**TASK REQUIREMENTS:**
Every line of the data, first to last, must be written out unchanged.

(Dataset entries)
####################
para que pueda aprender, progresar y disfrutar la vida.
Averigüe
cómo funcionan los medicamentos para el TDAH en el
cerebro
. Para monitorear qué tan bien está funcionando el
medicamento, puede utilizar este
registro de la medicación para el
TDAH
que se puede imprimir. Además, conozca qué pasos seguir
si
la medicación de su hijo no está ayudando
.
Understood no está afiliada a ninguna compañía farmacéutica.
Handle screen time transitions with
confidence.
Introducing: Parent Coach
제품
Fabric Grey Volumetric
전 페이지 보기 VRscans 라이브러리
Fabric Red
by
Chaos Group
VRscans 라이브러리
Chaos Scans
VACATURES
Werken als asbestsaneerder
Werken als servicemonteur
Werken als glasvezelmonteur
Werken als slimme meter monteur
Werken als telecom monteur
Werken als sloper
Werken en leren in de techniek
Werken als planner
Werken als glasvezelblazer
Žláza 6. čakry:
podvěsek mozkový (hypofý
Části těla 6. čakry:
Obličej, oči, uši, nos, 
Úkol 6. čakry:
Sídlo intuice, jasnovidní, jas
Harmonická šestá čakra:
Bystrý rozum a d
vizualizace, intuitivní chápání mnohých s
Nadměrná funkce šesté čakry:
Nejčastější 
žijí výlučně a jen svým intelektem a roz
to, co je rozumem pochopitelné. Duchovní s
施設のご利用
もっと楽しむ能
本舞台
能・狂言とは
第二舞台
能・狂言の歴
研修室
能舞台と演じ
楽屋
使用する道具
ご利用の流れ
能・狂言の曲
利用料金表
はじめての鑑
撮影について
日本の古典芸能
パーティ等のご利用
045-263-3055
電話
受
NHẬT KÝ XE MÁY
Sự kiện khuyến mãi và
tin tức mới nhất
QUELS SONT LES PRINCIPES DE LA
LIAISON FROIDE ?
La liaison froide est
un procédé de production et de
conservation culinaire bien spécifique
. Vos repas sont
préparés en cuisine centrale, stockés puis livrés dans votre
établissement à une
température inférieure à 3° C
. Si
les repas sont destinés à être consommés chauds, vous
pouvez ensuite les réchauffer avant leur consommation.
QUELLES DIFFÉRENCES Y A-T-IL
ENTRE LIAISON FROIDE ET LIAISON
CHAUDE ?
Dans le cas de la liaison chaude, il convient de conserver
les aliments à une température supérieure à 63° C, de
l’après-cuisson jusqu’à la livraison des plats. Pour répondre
####################
**WORKED SOLUTION:**
para que pueda aprender, progresar y disfrutar la vida.
Averigüe
cómo funcionan los medicamentos para el TDAH en el
cerebro
. Para monitorear qué tan bien está funcionando el
medicamento, puede utilizar este
registro de la medicación para el
TDAH
que se puede imprimir. Además, conozca qué pasos seguir
si
la medicación de su hijo no está ayudando
.
Understood no está afiliada a ninguna compañía farmacéutica.
Handle screen time transitions with
confidence.
Introducing: Parent Coach
제품
Fabric Grey Volumetric
전 페이지 보기 VRscans 라이브러리
Fabric Red
by
Chaos Group
VRscans 라이브러리
Chaos Scans
VACATURES
Werken als asbestsaneerder
Werken als servicemonteur
Werken als glasvezelmonteur
Werken als slimme meter monteur
Werken als telecom monteur
Werken als sloper
Werken en leren in de techniek
Werken als planner
Werken als glasvezelblazer
Žláza 6. čakry:
podvěsek mozkový (hypofý
Části těla 6. čakry:
Obličej, oči, uši, nos, 
Úkol 6. čakry:
Sídlo intuice, jasnovidní, jas
Harmonická šestá čakra:
Bystrý rozum a d
vizualizace, intuitivní chápání mnohých s
Nadměrná funkce šesté čakry:
Nejčastější 
žijí výlučně a jen svým intelektem a roz
to, co je rozumem pochopitelné. Duchovní s
施設のご利用
もっと楽しむ能
本舞台
能・狂言とは
第二舞台
能・狂言の歴
研修室
能舞台と演じ
楽屋
使用する道具
ご利用の流れ
能・狂言の曲
利用料金表
はじめての鑑
撮影について
日本の古典芸能
パーティ等のご利用
045-263-3055
電話
受
NHẬT KÝ XE MÁY
Sự kiện khuyến mãi và
tin tức mới nhất
QUELS SONT LES PRINCIPES DE LA
LIAISON FROIDE ?
La liaison froide est
un procédé de production et de
conservation culinaire bien spécifique
. Vos repas sont
préparés en cuisine centrale, stockés puis livrés dans votre
établissement à une
température inférieure à 3° C
. Si
les repas sont destinés à être consommés chauds, vous
pouvez ensuite les réchauffer avant leur consommation.
QUELLES DIFFÉRENCES Y A-T-IL
ENTRE LIAISON FROIDE ET LIAISON
CHAUDE ?
Dans le cas de la liaison chaude, il convient de conserver
les aliments à une température supérieure à 63° C, de
l’après-cuisson jusqu’à la livraison des plats. Pour répondre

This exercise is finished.